We briefly comment upon the main changes made with respect with the previous function version. The code lines 14-15 are used to incorporate the constraints of the optimization problem (8). The code lines 29-31 are used to code the cost function. This function is called from the following script.

% initial guess for the solution
x0=randn(3,1)

% solve the problem
[solution,fval,exitflag,output]=minimize_cost_function(x0)

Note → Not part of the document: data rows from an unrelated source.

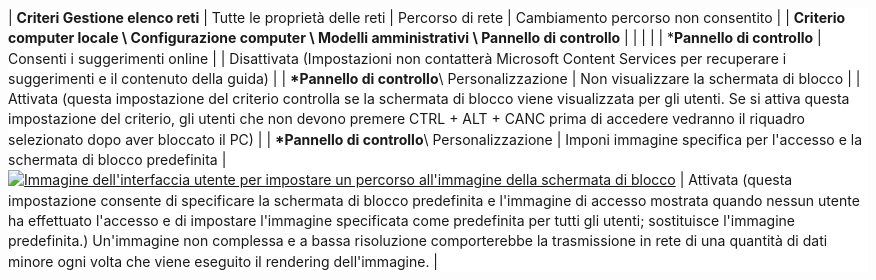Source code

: |                                                  **Criteri Gestione elenco reti**                                                   |                                                          Tutte le proprietà delle reti                                                          |                                                       Percorso di rete                                                        |                                                                                                                                                                                                                                                                                                                                                           Cambiamento percorso non consentito                                                                                                                                                                                                                                                                                                                                                           |
|                   **Criterio computer locale \\ Configurazione computer \\ Modelli amministrativi \\ Pannello di controllo**                   |                                                                                                                                           |                                                                                                                               |                                                                                                                                                                                                                                                                                                                                                                                                                                                                                                                                                                                                                                                                                                                                                 |
|                                                         \***Pannello di controllo**                                                          |                                                             Consenti i suggerimenti online                                                             |                                                                                                                               |                                                                                                                                                                                                                                                                                                                        Disattivata (Impostazioni non contatterà Microsoft Content Services per recuperare i suggerimenti e il contenuto della guida)                                                                                                                                                                                                                                                                                                                        |
|                                                **\*Pannello di controllo**\\ Personalizzazione                                                 |                                                      Non visualizzare la schermata di blocco                                                       |                                                                                                                               |                                                                                                                                                                                                                                                Attivata (questa impostazione del criterio controlla se la schermata di blocco viene visualizzata per gli utenti. Se si attiva questa impostazione del criterio, gli utenti che non devono premere CTRL + ALT + CANC prima di accedere vedranno il riquadro selezionato dopo aver bloccato il PC)                                                                                                                                                                                                                                                |
|                                                **\*Pannello di controllo**\\ Personalizzazione                                                 |                                           Imponi immagine specifica per l'accesso e la schermata di blocco predefinita                                            | [![Immagine dell'interfaccia utente per impostare un percorso all'immagine della schermata di blocco](media/lock-screen-image-settings.png)](media/lock-screen-image-settings.png) |                                                                                                                                                                                                     Attivata (questa impostazione consente di specificare la schermata di blocco predefinita e l'immagine di accesso mostrata quando nessun utente ha effettuato l'accesso e di impostare l'immagine specificata come predefinita per tutti gli utenti; sostituisce l'immagine predefinita.) Un'immagine non complessa e a bassa risoluzione comporterebbe la trasmissione in rete di una quantità di dati minore ogni volta che viene eseguito il rendering dell'immagine.                                                                                                                                                                                                     |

F_initial=[10-x0(1)*sin(x0(2)); 100-x0(2)^(3)-x0(3)^(5); 23-x0(1)^(2)-x0(2)-x0(3)];

norm(F_initial,2)^2

F=[10-solution(1)*sin(solution(2)); 100-solution(2)^(3)-solution(3)^(5); 23-solution(1)^(2)-solution(2)-solution(3)];

norm(F,2)^2

In this case, we only need to specify the initial condition. The code lines 7-13 are used to verify that the cost function is optimized. In our simulation, the initial value of the cost function, stored in “F_initial” is 1.0424e+04. The final value of the cost function, stored in “F” is 27.8236.